The Budget Control Act of 2011 goes into affect at midnight on December 31. That is the bill already passed that raises taxes and cuts the budget. Congress does not like this scenario, so it is working on an omnibus 2013 Appropriations Bill that will address tax and spending cuts before January 1.
Even though no bill has yet been introduced, if Congress and President Obama reach agreement, the bill will be rushed through. Unfortunately, we have received word from sources on Capitol Hill that the GMO bills that previously were attached to the Agriculture Appropriations Bill and the Farm Bill could be part of this package. And because it’s a must-pass funding package, any GMO rider that is included will likely become law.
These are the same GMO riders we told you about last July. Section 733 of the Agriculture Appropriations Bill (the so-called “Farmer Assurance Provision,” though one might just as well call it the “Monsanto Protection Act”) would strip federal courts of the authority to halt the sale or planting of illegal, potentially hazardous GMO crops—even if a court has told them to stop—while USDA is still assessing potential hazards. The Secretary of Agriculture must, under this provision, grant any farm operator or producer upon request a temporary permit allowing GMO crops to be planted or cultivated, even if a court has called a halt to it until an Environmental Impact Statement is completed.
This rider will almost certainly be included in the omnibus appropriations bill. The second rider, which had been attached to the Farm Bill, would outlaw any review of GE crop impacts based on the National Environmental Policy Act, the Endangered Species Act, or any other environmental law.
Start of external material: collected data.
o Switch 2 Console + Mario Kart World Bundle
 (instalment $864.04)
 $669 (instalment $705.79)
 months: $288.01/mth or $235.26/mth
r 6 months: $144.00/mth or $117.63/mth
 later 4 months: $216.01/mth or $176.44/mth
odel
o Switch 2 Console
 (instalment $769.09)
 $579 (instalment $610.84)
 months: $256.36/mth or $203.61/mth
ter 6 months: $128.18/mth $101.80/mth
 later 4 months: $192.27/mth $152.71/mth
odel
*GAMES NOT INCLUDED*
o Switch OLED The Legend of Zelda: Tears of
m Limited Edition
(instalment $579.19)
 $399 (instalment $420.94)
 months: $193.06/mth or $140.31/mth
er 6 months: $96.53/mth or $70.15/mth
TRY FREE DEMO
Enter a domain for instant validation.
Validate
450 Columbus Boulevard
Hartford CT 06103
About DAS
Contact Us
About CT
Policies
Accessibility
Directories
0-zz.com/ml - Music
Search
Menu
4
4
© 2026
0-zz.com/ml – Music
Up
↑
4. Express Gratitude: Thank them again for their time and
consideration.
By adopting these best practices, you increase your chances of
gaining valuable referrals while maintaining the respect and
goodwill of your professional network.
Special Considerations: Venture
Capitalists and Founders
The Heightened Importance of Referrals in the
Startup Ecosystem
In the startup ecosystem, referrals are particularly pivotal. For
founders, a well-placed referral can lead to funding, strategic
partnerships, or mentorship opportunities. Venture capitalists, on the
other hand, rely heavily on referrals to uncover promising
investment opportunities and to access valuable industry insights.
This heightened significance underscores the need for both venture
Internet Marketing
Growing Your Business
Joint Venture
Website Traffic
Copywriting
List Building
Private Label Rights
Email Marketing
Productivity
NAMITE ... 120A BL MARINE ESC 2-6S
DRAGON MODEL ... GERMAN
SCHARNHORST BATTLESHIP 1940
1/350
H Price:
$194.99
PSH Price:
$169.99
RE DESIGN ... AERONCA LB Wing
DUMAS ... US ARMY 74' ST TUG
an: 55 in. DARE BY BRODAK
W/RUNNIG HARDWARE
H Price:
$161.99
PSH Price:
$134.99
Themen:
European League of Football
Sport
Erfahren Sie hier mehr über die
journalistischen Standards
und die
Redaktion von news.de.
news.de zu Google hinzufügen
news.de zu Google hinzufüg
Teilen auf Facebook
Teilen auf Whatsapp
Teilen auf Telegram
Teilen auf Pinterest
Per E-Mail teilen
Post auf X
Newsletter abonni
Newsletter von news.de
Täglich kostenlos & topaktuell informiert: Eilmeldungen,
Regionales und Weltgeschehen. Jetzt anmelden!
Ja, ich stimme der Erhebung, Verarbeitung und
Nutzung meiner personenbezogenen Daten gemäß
And no agency other than USDA would be allowed to provide analysis. Even worse, even if negative information were allowed, this would have no affect on the approval of GMO crops. It is less likely that it will be included in the funding bill, but entirely possible.
The biotechnology lobby (Monsanto et al.) is pushing these riders hard to get them folded into the last-minute funding package. Moreover, Sen. Inouye, chair of the Senate Appropriations Committee, still supports the riders, even though the other senators on his committee have already expressed opposition.
While their lobbyists are working on Congress, the biotech industry continues to enforce their seed patents at the expense of small farmers. For example, DuPont is sending former police officers across North America to prevent farmers from saving the seeds from the harvest to replant the next year—despite this being a traditional farming practice. DuPont considers such practices illegal, a threat to patent protection, and in violation of their sales contract. Whether DuPont and other biotech companies will be allowed to continue taking direct action against farmers is a matter that will be considered by the Supreme Court.